What is needed
Output, word for word, the span of lines that starts at the one containing "thumb ip: (555, 633)" and ends at the last line of the records.
+-------+
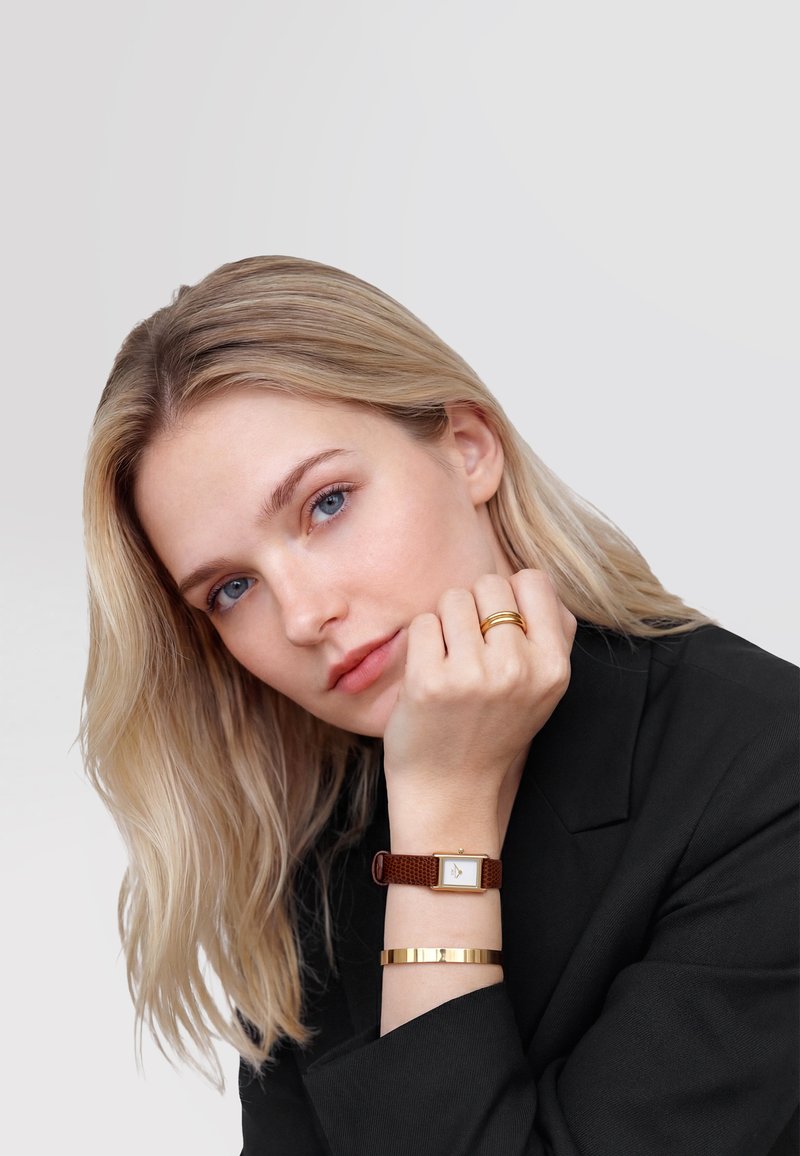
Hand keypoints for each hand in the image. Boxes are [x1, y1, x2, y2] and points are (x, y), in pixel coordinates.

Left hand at [382, 569, 576, 825]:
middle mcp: (518, 668)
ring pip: (453, 598)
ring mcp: (473, 675)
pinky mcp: (430, 681)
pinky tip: (429, 673)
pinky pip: (423, 623)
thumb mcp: (544, 688)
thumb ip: (555, 633)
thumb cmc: (494, 732)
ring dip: (445, 623)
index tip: (498, 627)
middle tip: (470, 649)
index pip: (533, 581)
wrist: (452, 792)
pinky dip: (421, 642)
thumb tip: (539, 582)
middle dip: (475, 608)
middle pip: (489, 584)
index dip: (511, 596)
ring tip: (450, 662)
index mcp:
+-------+
Result for this task
thumb ip: (555, 633)
thumb cmc: (494, 732)
ring dip: (445, 623)
index tip: (498, 627)
middle tip: (470, 649)
index pip: (533, 581)
wrist: (452, 792)
pinky dip: (421, 642)
thumb tip: (539, 582)
middle dip: (475, 608)
middle pip: (489, 584)
index dip: (511, 596)
ring tip: (450, 662)
index mcp:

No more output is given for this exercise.